Which AI models actually deliver for your money
The research showed that major differences between model providers. OpenAi’s models, especially being o4-mini and newly released open source GPT-Osss Variants, demonstrated exceptional token efficiency, especially for mathematical problems. The study showed that OpenAI models “stand out for extreme token efficiency in math problems”, using a maximum of three times fewer tokens than other commercial models.
Under open-source options, nvidia’s Llama-3.3-Memotron-Super-49B-V1 Returned as “the most token -efficient open weight model in all domains”, while newer models of companies such as Magistral showed “exceptionally high use of token” as outbijters.
The efficiency gorge varied considerably per task type. While open models used about twice as many tokens for mathematical and logical problems, the difference is that balloon for simple knowledge questions where efficient reasoning should be unnecessary.

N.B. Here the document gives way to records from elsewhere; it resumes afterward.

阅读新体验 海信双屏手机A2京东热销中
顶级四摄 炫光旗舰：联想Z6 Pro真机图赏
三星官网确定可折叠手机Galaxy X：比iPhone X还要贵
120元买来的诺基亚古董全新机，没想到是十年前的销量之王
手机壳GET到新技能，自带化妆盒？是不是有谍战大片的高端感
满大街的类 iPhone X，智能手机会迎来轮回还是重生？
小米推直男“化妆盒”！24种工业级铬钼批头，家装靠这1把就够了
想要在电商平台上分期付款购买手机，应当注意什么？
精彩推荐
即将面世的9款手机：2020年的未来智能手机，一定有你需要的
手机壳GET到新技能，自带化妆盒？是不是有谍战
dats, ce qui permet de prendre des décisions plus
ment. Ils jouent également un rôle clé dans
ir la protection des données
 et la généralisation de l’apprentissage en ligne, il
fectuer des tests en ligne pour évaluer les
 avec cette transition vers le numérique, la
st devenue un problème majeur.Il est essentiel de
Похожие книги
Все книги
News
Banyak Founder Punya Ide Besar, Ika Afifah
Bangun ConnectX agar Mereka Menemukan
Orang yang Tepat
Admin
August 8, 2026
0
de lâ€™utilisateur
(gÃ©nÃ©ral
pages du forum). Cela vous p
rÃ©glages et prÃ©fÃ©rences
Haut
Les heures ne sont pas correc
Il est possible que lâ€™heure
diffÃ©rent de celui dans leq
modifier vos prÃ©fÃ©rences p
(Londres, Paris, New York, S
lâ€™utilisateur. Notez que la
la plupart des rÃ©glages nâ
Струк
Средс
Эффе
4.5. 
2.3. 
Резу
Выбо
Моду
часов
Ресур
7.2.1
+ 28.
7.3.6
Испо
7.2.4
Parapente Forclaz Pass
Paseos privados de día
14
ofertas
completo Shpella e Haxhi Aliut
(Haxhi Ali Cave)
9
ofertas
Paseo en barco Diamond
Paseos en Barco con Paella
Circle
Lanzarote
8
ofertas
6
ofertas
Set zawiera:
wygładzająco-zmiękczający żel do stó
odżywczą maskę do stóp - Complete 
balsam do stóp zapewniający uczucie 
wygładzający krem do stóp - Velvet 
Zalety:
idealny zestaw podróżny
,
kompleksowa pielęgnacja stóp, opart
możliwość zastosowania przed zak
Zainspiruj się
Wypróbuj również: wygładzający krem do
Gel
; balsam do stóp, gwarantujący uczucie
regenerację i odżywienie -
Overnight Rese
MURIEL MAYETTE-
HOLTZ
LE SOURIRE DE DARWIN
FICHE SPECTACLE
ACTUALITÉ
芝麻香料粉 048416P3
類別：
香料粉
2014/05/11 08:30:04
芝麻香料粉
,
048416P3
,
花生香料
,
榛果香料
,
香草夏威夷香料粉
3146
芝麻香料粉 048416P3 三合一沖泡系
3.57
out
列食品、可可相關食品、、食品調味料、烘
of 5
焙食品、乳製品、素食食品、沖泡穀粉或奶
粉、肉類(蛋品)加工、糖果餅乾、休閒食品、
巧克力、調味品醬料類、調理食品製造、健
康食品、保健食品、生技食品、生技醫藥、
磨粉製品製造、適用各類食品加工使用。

What corporate leaders need to know about AI computer costs
The findings have immediate implications for AI acceptance of companies, whereby calculation costs can be scaled quickly with use. Companies that evaluate AI models often focus on accuracy penchmarks and prices per token, but can overlook the total calculation requirements for Real-World tasks.
“The better token efficiency of closed weight models often compensates for the higher API prices of those models,” the researchers thought when analyzing the total inference costs.

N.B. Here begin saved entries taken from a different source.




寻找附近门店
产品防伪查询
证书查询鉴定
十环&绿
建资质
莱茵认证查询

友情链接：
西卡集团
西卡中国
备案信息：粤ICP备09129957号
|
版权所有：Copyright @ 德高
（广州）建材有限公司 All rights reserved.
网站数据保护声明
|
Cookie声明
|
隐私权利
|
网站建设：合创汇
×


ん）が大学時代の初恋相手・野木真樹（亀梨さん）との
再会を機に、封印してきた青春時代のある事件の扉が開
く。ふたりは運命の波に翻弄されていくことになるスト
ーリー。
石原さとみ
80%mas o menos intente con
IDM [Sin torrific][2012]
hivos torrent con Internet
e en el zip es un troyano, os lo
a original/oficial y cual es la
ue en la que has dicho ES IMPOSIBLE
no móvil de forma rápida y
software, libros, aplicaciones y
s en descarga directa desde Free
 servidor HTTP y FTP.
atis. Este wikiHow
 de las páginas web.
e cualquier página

The study also showed that providers of closed-source model seem to be actively optimizing for efficiency. “Models with closed weight are iteratively optimized to use fewer tokens to reduce the inference costs”, while open-source models “have increased their token use for newer versions, which may reflect a priority for better reasoning performance.”

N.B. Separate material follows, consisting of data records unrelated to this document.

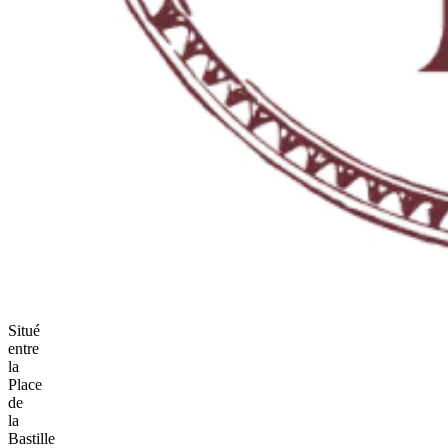
Situé
entre
la
Place
de
la
Bastille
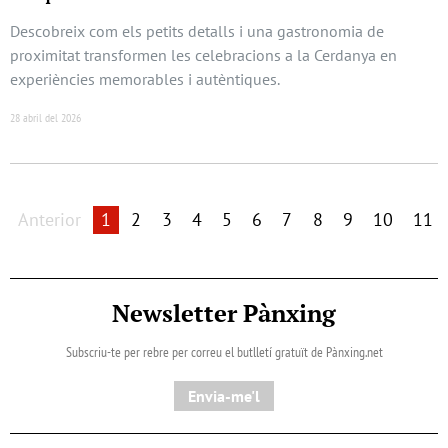
Descobreix com els petits detalls i una gastronomia de
proximitat transformen les celebracions a la Cerdanya en
experiències memorables i autèntiques.
28 abril del 2026
Anterior
1
2
3
4
5
6
7
8
9
10
11
Newsletter Pànxing
Subscriu-te per rebre per correu el butlletí gratuït de Pànxing.net​
Envia-me'l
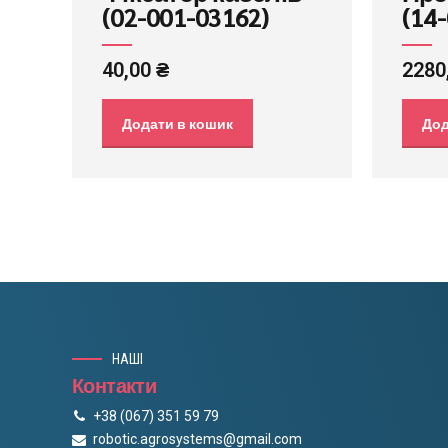
(02-001-03162)
(14
40,00
₴
2280
Додати в кошик
Дод
НАШІ
Контакти
+38 (067) 351 59 79
robotic.agrosystems@gmail.com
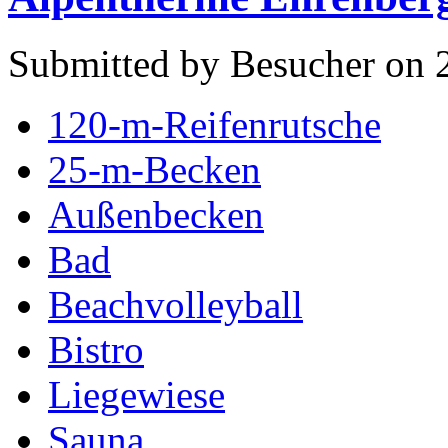
Submitted by Besucher on 2
120-m-Reifenrutsche
25-m-Becken
Außenbecken
Bad
Beachvolleyball
Bistro
Liegewiese
Sauna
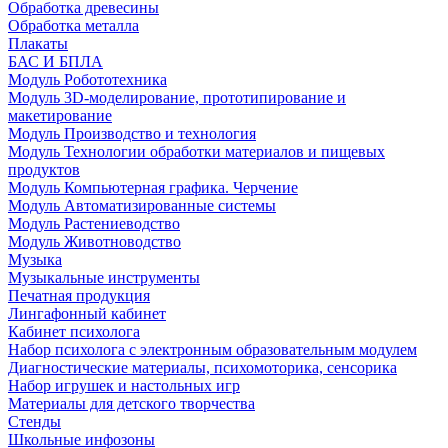
Обработка древесины
Обработка металла
Плакаты
БАС И БПЛА
Модуль Робототехника
Модуль 3D-моделирование, прототипирование и
макетирование
Модуль Производство и технология
Модуль Технологии обработки материалов и пищевых
продуктов
Модуль Компьютерная графика. Черчение
Модуль Автоматизированные системы
Модуль Растениеводство
Модуль Животноводство
Музыка
Музыкальные инструменты
Печатная продукция
Лингафонный кабинет
Кабинет психолога
Набор психолога с электронным образовательным модулем
Диагностические материалы, психомоторика, сенсорика
Набор игрушек и настольных игр
Материалы для детского творчества
Стенды
Школьные инфозоны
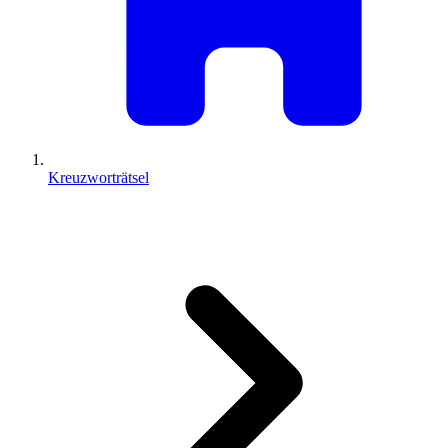
Kreuzworträtsel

How researchers have cracked the code on AI efficiency measurement
The research team stood for unique challenges in measuring efficiency in various model architectures. Many models with closed source do not reveal their rough reasoning processes, instead they offer compressed summaries of their internal calculations to prevent competitors from copying their techniques.
To tackle this, researchers used completion sticks – the total account units that were invoiced for each query – as a proxy for reasoning effort. They discovered that “the most recent closed source models will not share their unprocessed reasoning traces” and instead “use smaller language models to transcribe the idea into summaries or compressed representations.”
The methodology of the study included testing with modified versions of known problems to minimize the influence of remembering solutions, such as changing variables into mathematical competitive problems of the American Invitational Mathematics Examination (AIME).

The future of AI efficiency: what will come afterwards
The researchers suggest that token efficiency should become a primary optimization goal, in addition to accuracy for future model development. “A more compacted cot will also make a more efficient use of context and can prevent context degradation during challenging reasoning tasks,” They wrote.
The Release of OpenAI’s Open Source GPT-OSS modelswho demonstrate the advanced efficiency with ‘freely accessible bedspreading’ could serve as a reference point for optimizing other open-source models.
The full research data set and evaluation code are Available on Githubso that other researchers can validate and expand the findings. Since the AI industry drives to more powerful reasoning opportunities, this study suggests that the real competition may not be about who can build the smartest AI – but who can build the most efficient.
In a world where every token counts, the most wasteful models can finally be priced from the market, regardless of how well they can think.